Zum Welternährungstag appelliert die Umweltschutzorganisation WWF, kommende Koalitionsverhandlungen zum Einstieg in eine sozial gerechte, gesunde und umweltverträgliche Ernährungspolitik zu nutzen. „Deutschland ist Mitverursacher der globalen Ernährungskrise. Wer Regierungsverantwortung übernehmen und vom Reden ins Handeln kommen will, muss unser Ernährungssystem von Grund auf anders, neu und nachhaltig gestalten. Es braucht ein ernährungspolitisches Gesamtkonzept, das heimische und internationale landwirtschaftliche Produktion, Agrar-Lieferketten und Ernährung zusammendenkt”, sagt Rolf Sommer, Leiter des Bereichs Landwirtschaft und Landnutzung beim WWF Deutschland.

Der WWF wirbt für eine Ernährungsstrategie, deren Maßstab neben gesundheitlichen, sozialen und tierethischen Aspekten auch die ökologischen Grenzen der Erde sind und die das gesamte System vom Acker bis zum Teller betrachtet.

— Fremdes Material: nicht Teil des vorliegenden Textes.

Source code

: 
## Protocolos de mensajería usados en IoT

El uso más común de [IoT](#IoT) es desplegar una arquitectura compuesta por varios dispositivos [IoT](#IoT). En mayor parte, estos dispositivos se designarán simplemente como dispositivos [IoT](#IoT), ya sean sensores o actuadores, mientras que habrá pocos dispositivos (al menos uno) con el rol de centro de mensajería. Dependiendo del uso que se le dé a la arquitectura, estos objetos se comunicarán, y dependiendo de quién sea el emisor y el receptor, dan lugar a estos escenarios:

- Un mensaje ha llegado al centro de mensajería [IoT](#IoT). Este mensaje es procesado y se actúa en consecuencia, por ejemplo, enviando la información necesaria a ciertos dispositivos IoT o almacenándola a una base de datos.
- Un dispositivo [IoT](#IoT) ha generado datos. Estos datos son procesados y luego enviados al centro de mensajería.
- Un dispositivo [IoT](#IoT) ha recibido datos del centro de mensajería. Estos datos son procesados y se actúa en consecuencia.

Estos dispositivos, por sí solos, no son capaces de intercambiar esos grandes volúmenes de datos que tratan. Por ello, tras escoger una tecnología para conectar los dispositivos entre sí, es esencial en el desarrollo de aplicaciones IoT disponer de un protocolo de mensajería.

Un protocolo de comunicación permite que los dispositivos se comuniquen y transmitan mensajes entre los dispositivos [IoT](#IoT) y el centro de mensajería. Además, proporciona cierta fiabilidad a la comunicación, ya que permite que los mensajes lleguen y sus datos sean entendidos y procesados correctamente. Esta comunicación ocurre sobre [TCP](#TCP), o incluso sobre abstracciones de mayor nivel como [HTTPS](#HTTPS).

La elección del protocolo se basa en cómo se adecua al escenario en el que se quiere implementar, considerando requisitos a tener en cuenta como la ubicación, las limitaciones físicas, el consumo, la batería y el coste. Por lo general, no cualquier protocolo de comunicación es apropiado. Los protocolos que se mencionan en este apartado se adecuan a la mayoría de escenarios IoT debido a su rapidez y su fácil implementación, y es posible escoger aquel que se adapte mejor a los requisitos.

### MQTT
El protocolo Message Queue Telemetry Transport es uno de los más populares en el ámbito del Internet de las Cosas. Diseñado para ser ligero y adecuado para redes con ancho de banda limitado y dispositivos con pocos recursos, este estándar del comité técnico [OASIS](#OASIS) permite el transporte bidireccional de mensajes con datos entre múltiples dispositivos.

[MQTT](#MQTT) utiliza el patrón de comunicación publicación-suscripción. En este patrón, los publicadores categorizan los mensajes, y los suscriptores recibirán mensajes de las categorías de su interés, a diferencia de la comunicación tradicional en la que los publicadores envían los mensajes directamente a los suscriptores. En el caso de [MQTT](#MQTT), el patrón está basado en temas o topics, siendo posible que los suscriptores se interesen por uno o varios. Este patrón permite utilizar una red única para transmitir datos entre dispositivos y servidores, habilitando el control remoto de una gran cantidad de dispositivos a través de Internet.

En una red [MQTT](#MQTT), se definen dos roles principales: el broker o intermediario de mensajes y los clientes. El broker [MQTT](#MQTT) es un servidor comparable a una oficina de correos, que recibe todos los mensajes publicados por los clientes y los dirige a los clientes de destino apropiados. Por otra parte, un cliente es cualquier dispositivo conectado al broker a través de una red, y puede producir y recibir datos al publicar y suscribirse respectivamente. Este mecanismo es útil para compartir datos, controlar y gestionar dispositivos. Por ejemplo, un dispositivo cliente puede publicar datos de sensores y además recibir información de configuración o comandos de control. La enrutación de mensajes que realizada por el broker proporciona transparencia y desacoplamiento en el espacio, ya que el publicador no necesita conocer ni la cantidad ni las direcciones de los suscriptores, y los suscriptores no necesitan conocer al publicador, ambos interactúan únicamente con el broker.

Notwendig ist dafür ein klares Bekenntnis zu einer agrarökologisch ausgerichteten Transformation der landwirtschaftlichen Produktion, inklusive der Unterstützung von Ländern des globalen Südens durch die deutsche Entwicklungszusammenarbeit, zum Beispiel im Rahmen einer Fortsetzung der Sonderinitiative „EINEWELT ohne Hunger“ des Bundesministeriums für wirtschaftliche Zusammenarbeit (BMZ). Ein weitreichenderes Lieferkettengesetz, das entlang der gesamten Lieferkette aller Unternehmen neben Menschenrechten auch die Umwelt adressiert, vervollständigt diese Bemühungen.

„Derzeit sind auf Kosten von Menschen und Natur erzeugte Lebensmittel oftmals günstiger als faire und umweltfreundlichere. Nachhaltige und gesunde Ernährung wird dadurch auch zu einer sozialen Frage. Das muss sich schleunigst ändern“, sagt Rolf Sommer. Dazu solle die Bundesregierung ab 2023 eine Lenkungssteuer für tierische Lebensmittel einführen, die sich an Nachhaltigkeitskriterien orientiert und Produkte aus der ökologischen Landwirtschaft weniger belastet. 

Über 800 Millionen Menschen leiden weltweit immer noch unter chronischem Hunger und Mangelernährung. Zwei Milliarden Menschen sind übergewichtig oder

fettleibig. Gleichzeitig verschärfen die Folgen der Erderhitzung und der Schwund an biologischer Vielfalt die Ernährungslage weltweit. Und die Art und Weise, wie auf der Welt Nahrungsmittel erzeugt und verteilt werden befeuert wiederum die akute weltweite Klima- und Biodiversitätskrise, so der WWF.

Die globalen Folgen der bundesdeutschen Ernährung:

Für die derzeitigen bundesdeutschen Ernährungsgewohnheiten belegt Deutschland landwirtschaftliche Fläche in anderen Regionen dieser Erde. So werden 17 Prozent der gesamten landwirtschaftlichen Fläche, die wir in Deutschland für unsere Nachfrage nach Lebensmitteln benötigen, allein durch Soja-Anbauflächen in den USA, Brasilien und Argentinien in Anspruch genommen. Das entspricht mit 2,84 Mio. Hektar ungefähr der Fläche von Mecklenburg-Vorpommern. 96 Prozent der Flächen werden für die Erzeugung von Sojaschrot als Futtermittel zur Erzeugung tierischer Produkte, wie zum Beispiel Fleisch oder Milch, benötigt.

Der bundesdeutsche Verbrauch von tierischen Lebensmitteln wie Fleisch, Wurst und Käse verursacht außerdem rund 70 Prozent der ernährungsbedingten Treibhausgasemissionen. Halbiert sich der Fleischkonsum aller Deutschen auf im Schnitt 470 Gramm pro Woche und essen sie mehr Hülsenfrüchte und Nüsse, dann stoßen sie jährlich 56 Millionen Tonnen CO2-Äquivalente weniger aus. Das entspricht fast den gesamten Emissionen der deutschen Landwirtschaft (66 Millionen Tonnen CO2-Äquivalente). Gleichzeitig sinkt damit auch Deutschlands derzeitiger ernährungsbedingter Bedarf an Fläche um fast drei Millionen Hektar. Das ist in etwa die Größe Brandenburgs. Noch höhere Einsparungen sind laut WWF bei einer vegetarischen oder veganen Ernährung möglich.